L’argomento, per i lettori dei METROPOLIS più e per gli amici di Facebook non è nuovo, dato che mi è capitato di affrontarlo in più occasioni.
Sono due i veri partiti che si contendono la scena politica italiana ed internazionale, ma nessuno di loro è strutturato in modo normale, nel senso che di loro non troviamo né le vecchie sezioni, né i nuovi meetup, né altri modelli organizzativi concreti e visibili. Tuttavia ne subiamo le scelte, buone o cattive che siano
Si tratta del partito dell’economia speculativa, i cui aderenti sono le banche, le assicurazioni, le multinazionali, le finanziarie, ecc. che ha pochi consapevolissimi iscritti ma molto potere, ed i partito dell’economia reale, i cui aderenti sono gli studenti, i disoccupati, i lavoratori, i pensionati, gli artigiani, i commercianti, i piccoli e medi imprenditori, ecc. che ha tanti inconsapevoli iscritti, ma poche risorse.
Sono convinto che i partiti territoriali, al fianco dei quali personalmente mi batto, si debba riconosce apertamente nel partito dell’economia reale e debba farsi interprete delle esigenze e delle aspettative dei giovani, degli studenti, dei lavoratori, degli artigiani, dei commercianti, delle partite Iva in genere, dei professionisti, di chi vive nelle periferie urbane, di chi si trova in una condizione di disagio fisico o psichico.

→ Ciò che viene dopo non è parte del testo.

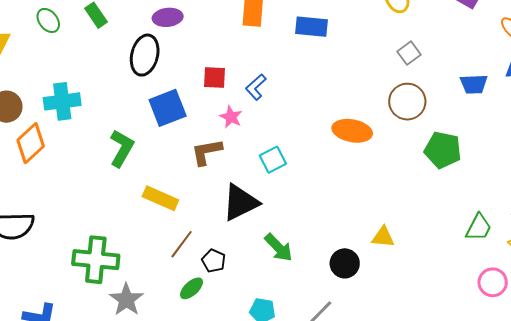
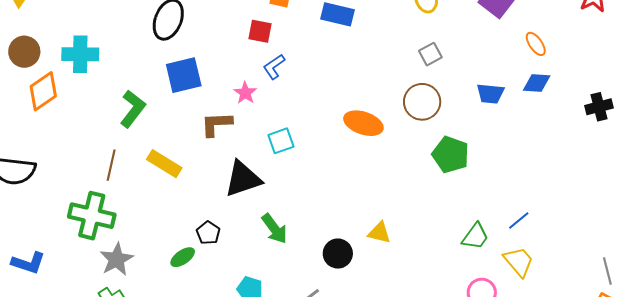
red square: (215, 78) -> (260, 31), moved
brown line: (182, 244) -> (111, 165), moved, turned -32

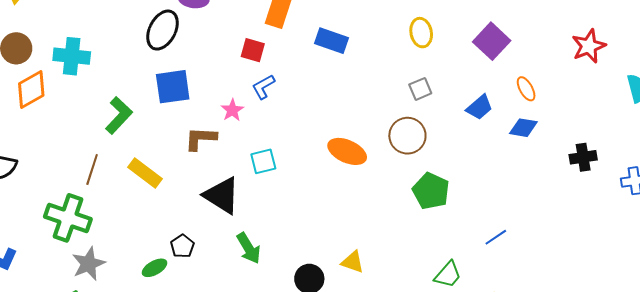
blue trapezoid: (490, 94) -> (479, 107), moved, turned -52
black triangle: (243, 179) -> (222, 195), turned 45
blue line: (519, 221) -> (496, 237), moved

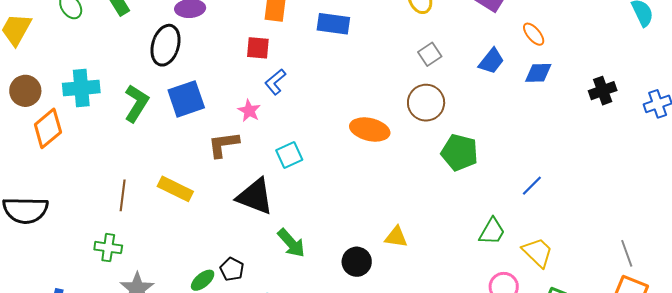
green L-shape: (119, 115) -> (136, 103), moved
green cross: (68, 218) -> (108, 248), size x0.6
black pentagon: (182, 246) -> (232, 269), moved

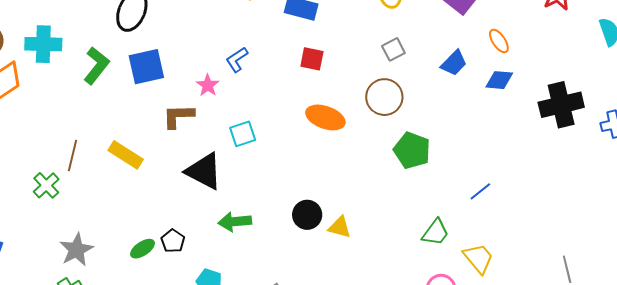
red square: (258, 48) -> (312, 59), moved
black cross: (603, 91) -> (561, 105), size x1.6
green arrow: (291, 243) -> (235, 222), turned 120
green cross: (108, 248) -> (46, 185), moved, turned 32
black circle: (357, 262) -> (307, 215), moved

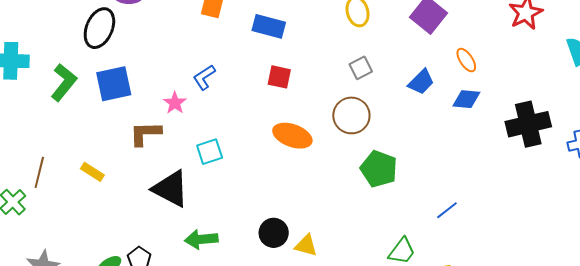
yellow rectangle: (126, 155) -> (92, 172), size x0.7

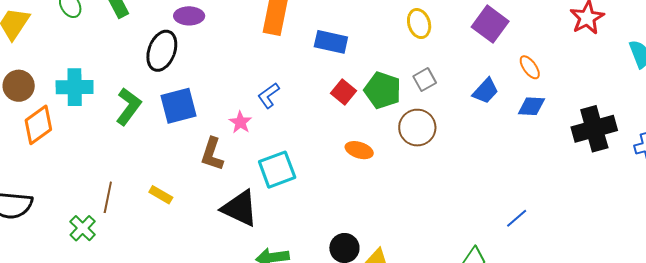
red square: (279, 77) -> (344, 92), turned 30
brown L-shape: (145, 133) -> (212, 154), turned -68
orange ellipse: (292, 136) -> (359, 150), size x0.7
cyan square: (210, 152) -> (277, 170), size x1.4
green pentagon: (379, 169) -> (383, 90), moved

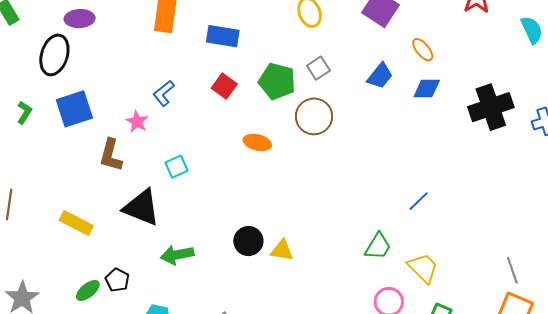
red square: (344, 92) -> (224, 86), moved
green L-shape: (128, 107) -> (24, 113), size x0.6
cyan square: (277, 170) -> (176, 167), size x0.6
yellow rectangle: (161, 195) -> (76, 223), moved, size x1.4

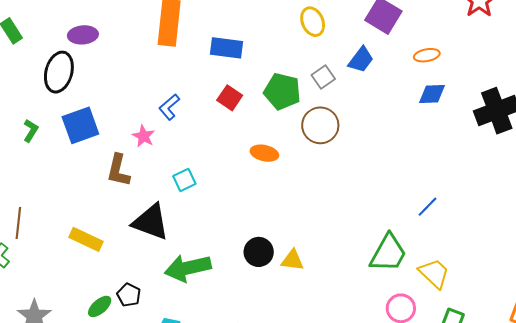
orange ellipse: (423, 50) -> (427, 55), turned -60
blue trapezoid: (380, 76) -> (361, 60), moved
green trapezoid: (378, 246) -> (388, 253), size x1.4
green arrow: (177, 255) -> (188, 268), size x1.4

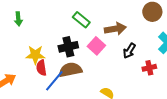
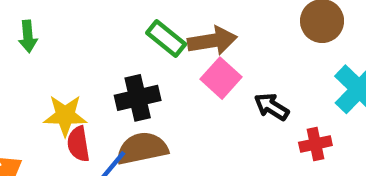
brown arrow: (115, 29) -> (212, 41), moved
pink square: (96, 46) -> (221, 78), moved
black arrow: (129, 51) -> (272, 107), turned 91

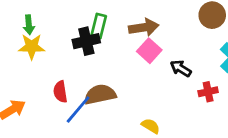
green rectangle: (166, 39) -> (99, 26), moved, turned 65
black cross: (138, 98) -> (86, 41), moved
yellow star: (65, 115) -> (32, 47), moved

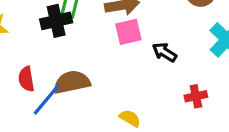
pink square: (149, 51) -> (128, 32), turned 35
red cross: (208, 92) -> (196, 96), moved

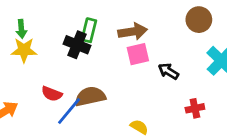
black cross: (56, 21) -> (77, 45), turned 35
red semicircle: (26, 79) -> (52, 94), turned -60

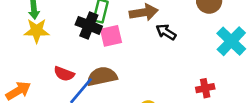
pink square: (138, 54) -> (111, 36), moved
black arrow: (168, 71) -> (166, 32), moved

È solo interpretando e difendendo gli interessi e le aspettative di queste categorie che la democrazia raggiunge il suo nobile obiettivo di rappresentanza. Tuttavia la democrazia ha un limite, si alimenta di partecipazione e se la partecipazione non raggiunge livelli elevati rischia di diventare il trampolino di lancio proprio per le istanze di chi la democrazia intende combatterla.